START Record extracts

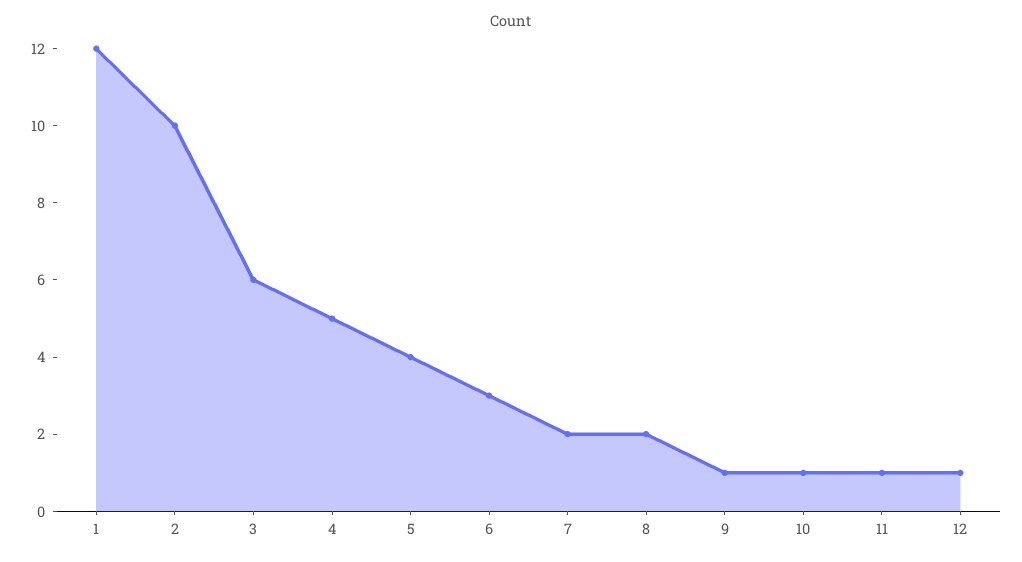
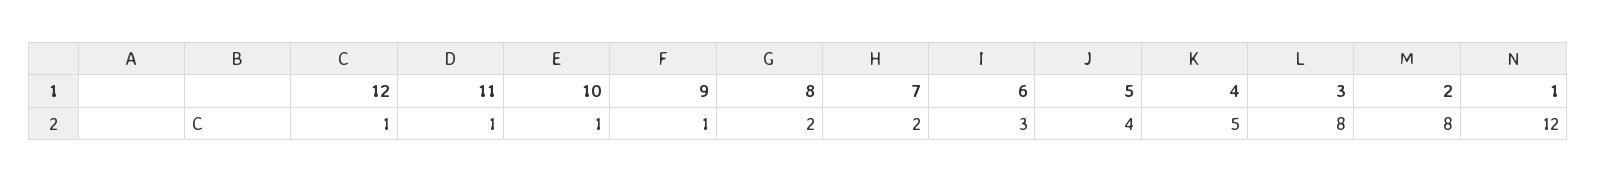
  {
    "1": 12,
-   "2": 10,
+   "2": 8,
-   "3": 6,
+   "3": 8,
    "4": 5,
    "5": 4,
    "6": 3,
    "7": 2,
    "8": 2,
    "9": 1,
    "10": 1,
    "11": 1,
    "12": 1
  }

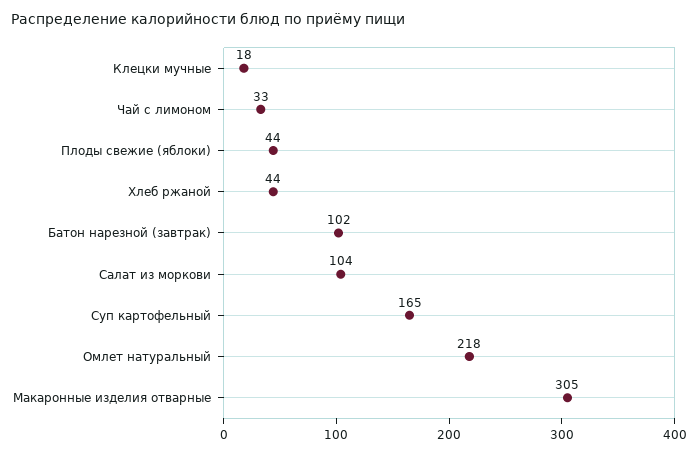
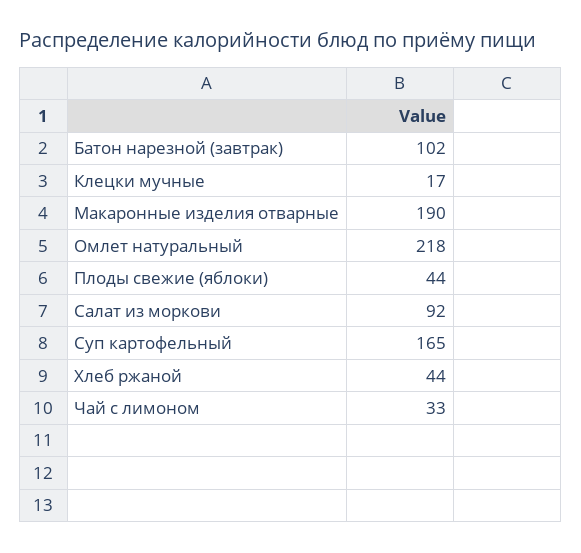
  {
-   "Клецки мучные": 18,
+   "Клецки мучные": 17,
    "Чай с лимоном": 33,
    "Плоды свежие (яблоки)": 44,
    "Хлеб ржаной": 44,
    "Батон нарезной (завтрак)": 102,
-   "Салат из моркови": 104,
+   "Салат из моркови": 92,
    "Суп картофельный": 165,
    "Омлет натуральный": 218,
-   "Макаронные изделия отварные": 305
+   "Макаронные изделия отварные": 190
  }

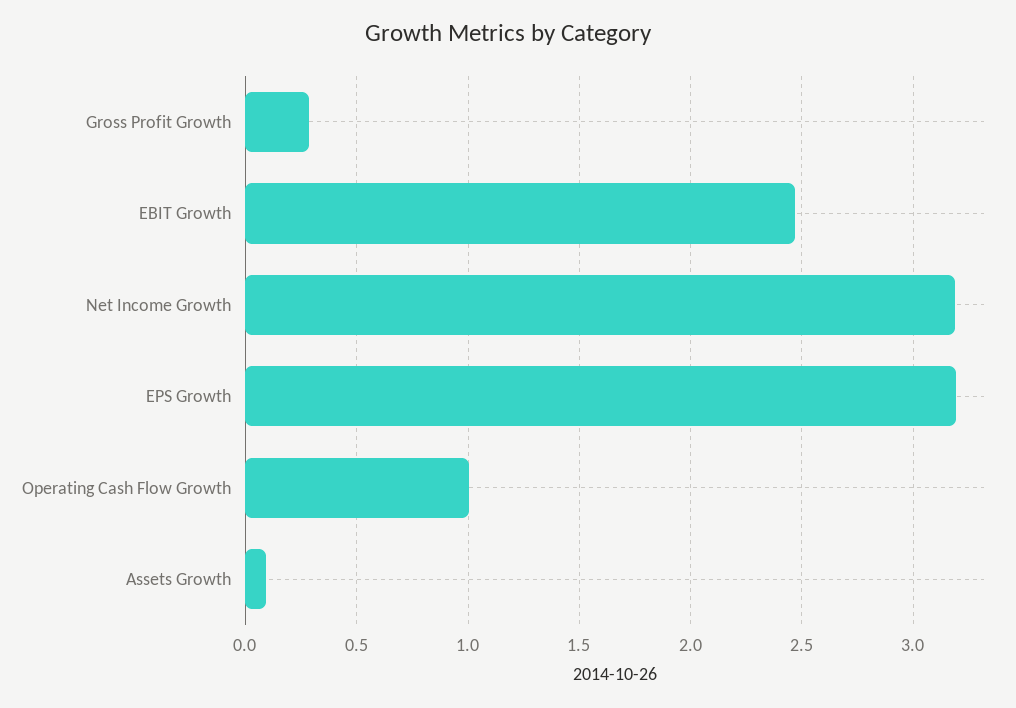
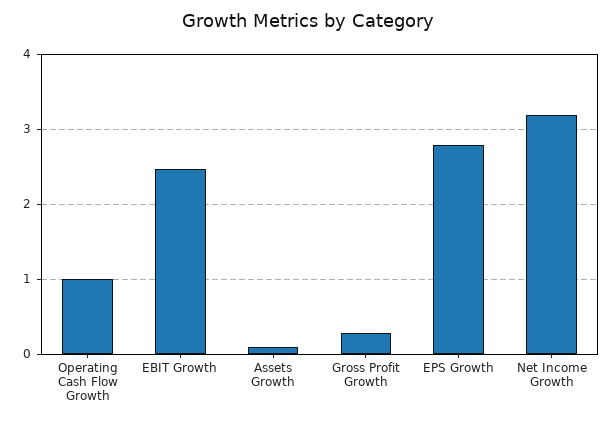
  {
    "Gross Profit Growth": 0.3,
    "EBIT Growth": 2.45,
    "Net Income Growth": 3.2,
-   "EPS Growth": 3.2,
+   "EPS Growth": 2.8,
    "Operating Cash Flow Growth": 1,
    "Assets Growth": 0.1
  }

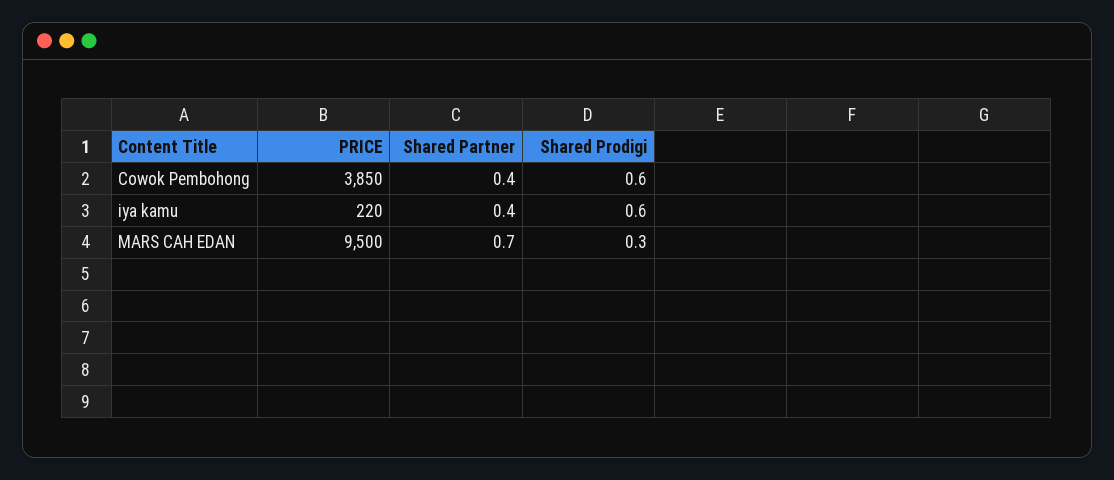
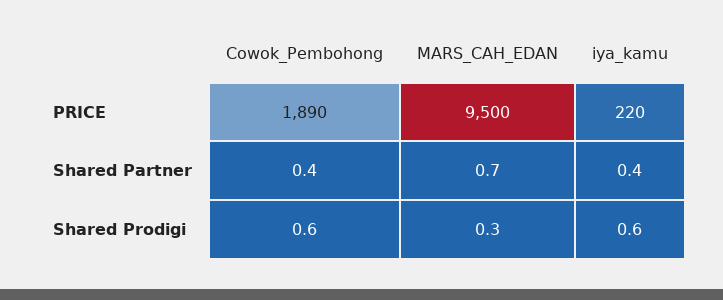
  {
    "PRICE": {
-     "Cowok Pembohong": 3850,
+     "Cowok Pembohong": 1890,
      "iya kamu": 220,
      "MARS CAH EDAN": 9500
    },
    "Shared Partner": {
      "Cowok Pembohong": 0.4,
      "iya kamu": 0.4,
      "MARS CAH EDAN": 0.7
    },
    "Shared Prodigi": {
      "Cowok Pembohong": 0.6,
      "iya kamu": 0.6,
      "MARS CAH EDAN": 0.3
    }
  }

END Record extracts

• _Instructions for the task_: Reproduce every line of the material above, but drop the pictures.

• _Written reply_:
  {
    "1": 12,
-   "2": 10,
+   "2": 8,
-   "3": 6,
+   "3": 8,
    "4": 5,
    "5": 4,
    "6": 3,
    "7": 2,
    "8": 2,
    "9": 1,
    "10": 1,
    "11": 1,
    "12": 1
  }

  {
-   "Клецки мучные": 18,
+   "Клецки мучные": 17,
    "Чай с лимоном": 33,
    "Плоды свежие (яблоки)": 44,
    "Хлеб ржаной": 44,
    "Батон нарезной (завтрак)": 102,
-   "Салат из моркови": 104,
+   "Салат из моркови": 92,
    "Суп картофельный": 165,
    "Омлет натуральный": 218,
-   "Макаронные изделия отварные": 305
+   "Макаронные изделия отварные": 190
  }

  {
    "Gross Profit Growth": 0.3,
    "EBIT Growth": 2.45,
    "Net Income Growth": 3.2,
-   "EPS Growth": 3.2,
+   "EPS Growth": 2.8,
    "Operating Cash Flow Growth": 1,
    "Assets Growth": 0.1
  }

  {
    "PRICE": {
-     "Cowok Pembohong": 3850,
+     "Cowok Pembohong": 1890,
      "iya kamu": 220,
      "MARS CAH EDAN": 9500
    },
    "Shared Partner": {
      "Cowok Pembohong": 0.4,
      "iya kamu": 0.4,
      "MARS CAH EDAN": 0.7
    },
    "Shared Prodigi": {
      "Cowok Pembohong": 0.6,
      "iya kamu": 0.6,
      "MARS CAH EDAN": 0.3
    }
  }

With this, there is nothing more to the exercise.